RENÉ GUÉNON
Correspondance avec Camille Florence
Paris, 10 novembre 1928
51, rue St-Louis-en-l’Île (IVe)
Cher Monsieur,
C’est moi qui aurais dû vous remercier de m’avoir confié votre brochure sur le gui, que j’ai lue avec beaucoup d’intérêt, ainsi qu’un de mes amis qui désirait la connaître depuis longtemps.
Je suis heureux que la brochure de M. Charbonneau vous ai fait plaisir ; bien entendu, vous pouvez la garder, car j’en ai encore un assez grand nombre d’exemplaires.
J’ai vu en effet, dans le dernier numéro d’Atlantis qu’on m’a communiqué ces jours-ci, ce qui concerne la figure des trois enceintes, dont l’origine druidique me paraît aussi très vraisemblable. J’ai écrit hier à M. Charbonneau, et je lui ai demandé ce qu’il pense de cette question ; s’il a quelque idée intéressante à ce sujet, je ne manquerai pas de vous en faire part.Pour moi, je pense que les trois enceintes représentent tout simplement trois degrés d’initiation. Ce qui m’a donné cette idée, c’est que j’ai eu autrefois sous les yeux des documents provenant de certaines organisations initiatiques et dans lesquels les différents degrés hiérarchiques étaient décrits comme autant d’enceintes concentriques. Naturellement, ces documents étaient fort récents en comparaison de ce dont il s’agit, mais il y a là, probablement, l’écho d’une tradition dont l’origine peut remonter très loin, encore que la façon dont elle a pu se conserver et se transmettre soit assez difficilement saisissable pour bien des raisons. Je vous donne mon idée pour ce qu’elle vaut ; il faut ajouter, d’ailleurs, que les degrés initiatiques sont toujours regardés comme correspondant à autant de « mondes », c’est-à-dire d’états d’existence hiérarchisés, et aussi que presque tous les symboles ont une pluralité de significations qui, loin de s’exclure, se complètent au contraire les unes les autres. Il ne faudrait donc pas voir dans ce que je vous dis une interprétation exclusive, mais il me semble bien que c’est là que se trouve le point de départ dont il faut tenir compte pour rechercher, par analogie, les autres interprétations possibles. Vous serez bien aimable de me dire, à l’occasion, si cette explication vous paraît satisfaisante.J’ajoute encore que les lignes qui joignent les trois enceintes s’expliquent aussi très bien : ce seraient les canaux par lesquels l’enseignement de la doctrine se répand du degré suprême jusqu’au plus inférieur. Cette figuration me fait penser à la « fontaine d’enseignement » des « Fideli d’Amore », depuis Dante jusqu’à Pétrarque ; et des images plus ou moins semblables se rencontrent dans les traditions de presque tous les peuples, en Orient aussi bien qu’en Occident. Cette fontaine a même été prise comme un des symboles du Christ ; M. Charbonneau a là-dessus des documents très intéressants.

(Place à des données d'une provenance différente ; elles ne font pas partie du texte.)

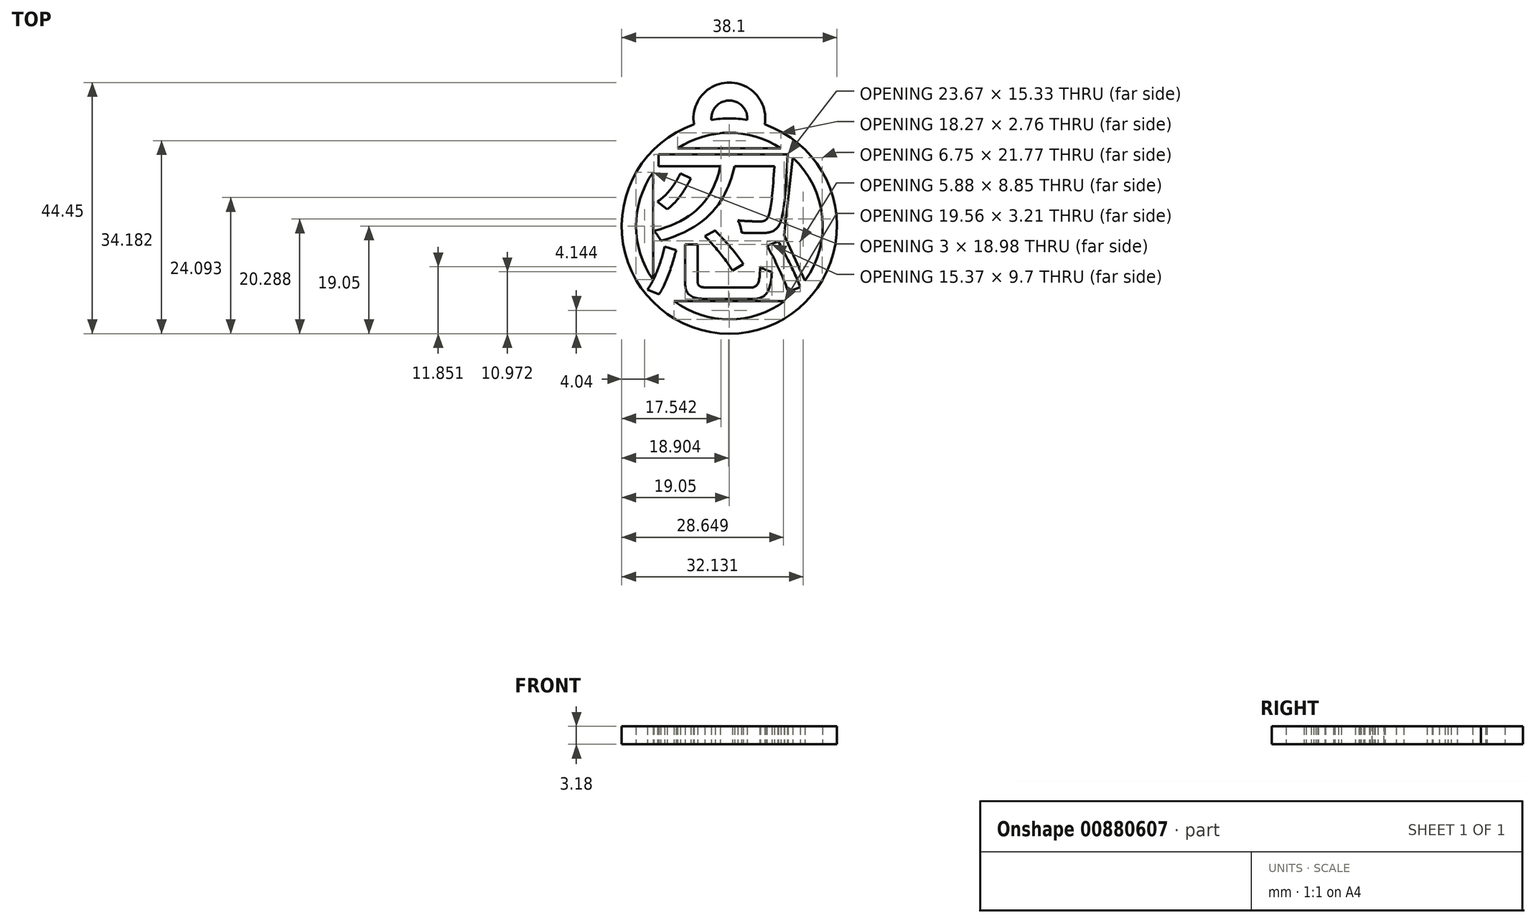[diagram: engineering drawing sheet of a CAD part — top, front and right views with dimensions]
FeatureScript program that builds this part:
annotation { "Feature Type Name" : "Feature", "Feature Type Description" : "" }
export const myFeature = defineFeature(function(context is Context, id is Id, definition is map)
    precondition{}
    {
        {
            var Q0;
            Q0=qCreatedBy(makeId("Top.planeOp"),FACE);
            var sketch = newSketch(context, id + "F0", { "sketchPlane" : qUnion([Q0])});
            skArc(sketch, "E0", {"start": v(-6.26, 18) * mm, "mid": v(0, -19.05) * mm, "end": v(6.26, 18) * mm});
            skArc(sketch, "E1", {"start": v(6.26, 18) * mm, "mid": v(0, 25.4) * mm, "end": v(-6.26, 18) * mm});
            skArc(sketch, "E2", {"start": v(3.16, 18.79) * mm, "mid": v(0, 22.23) * mm, "end": v(-3.16, 18.79) * mm});
            skArc(sketch, "E3.trimOffspring", {"start": v(3.16, 18.79) * mm, "mid": v(0, 19.05) * mm, "end": v(-3.16, 18.79) * mm});
            skText(sketch, "E4", { "text": "忍", "fontName": "NotoSansCJKsc-Regular.otf"});
            skCircle(sketch, "E5", {"center": v(0, 0) * mm, "radius": 16.51 * mm});
            skLineSegment(sketch, "E6", {"start": v(-9.13, 13.75) * mm, "end": v(9.13, 13.75) * mm});
            skLineSegment(sketch, "E7", {"start": v(-9.78, -13.3) * mm, "end": v(9.78, -13.3) * mm});
            skLineSegment(sketch, "E8", {"start": v(9.7, -1.63) * mm, "end": v(11.2, 12.12) * mm});
            skLineSegment(sketch, "E9", {"start": v(-13.5, -9.5) * mm, "end": v(-13.5, 9.5) * mm});
            skLineSegment(sketch, "E10", {"start": v(9.7, -1.63) * mm, "end": v(13.4, -9.65) * mm});
            const initialGuessF0  = {"E4": [-0.01604, -0.01108, 1, 0, 0.02182]};
            skSetInitialGuess(sketch, initialGuessF0);
            skSolve(sketch);
        }
        {
            var Q0;
            Q0 = qSketchRegion(id + "F0", true);
            var Q1;
            Q1=makeQuery(id+"F0.imprint","IMPRINT",FACE,{"disambiguationData":[TD([[makeQuery(id+"F0.imprint","IMPRINT",EDGE,{"derivedFrom":sQuery(id+"F0.wireOp",EDGE,"E4.sketch_text.stroke-0")}),-1.0]])]});
            var Q2;
            {var subQ0=sQuery(id+"F0.wireOp",EDGE,"E5");var subQ1=sQuery(id+"F0.wireOp",EDGE,"E4.sketch_text.stroke-8");var subQ2=makeQuery(id+"F0.imprint","INTERSECT",VERTEX,{"disambiguationData":[OD(0.0)],"derivedFrom":[subQ1,subQ0]});Q2=makeQuery(id+"F0.imprint","IMPRINT",FACE,{"disambiguationData":[TD([[makeQuery(id+"F0.imprint","IMPRINT",EDGE,{"disambiguationData":[TD([[subQ2,-1.0]])],"derivedFrom":subQ1}),-1.0]])]});}
            extrude(context, id + "F1", {"entities" : qUnion([Q0, Q1, Q2]), "depth" : 3.17 * mm, "offsetDistance" : 25.4 * mm});
        }
    });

Veuillez recevoir, cher Monsieur, l’expression de mes sentiments les meilleurs.
René Guénon
P. S. : Je vous demanderai, jusqu’à nouvel ordre, de ne pas communiquer ce que je vous dis ici à M. Le Cour ; quand son imagination travaille sur certains renseignements, on ne sait jamais ce que cela peut devenir ; et c’est pourquoi j’aime mieux prendre le temps de préciser moi-même divers points, surtout en ce qui concerne les rapprochements à établir avec d’autres symboles.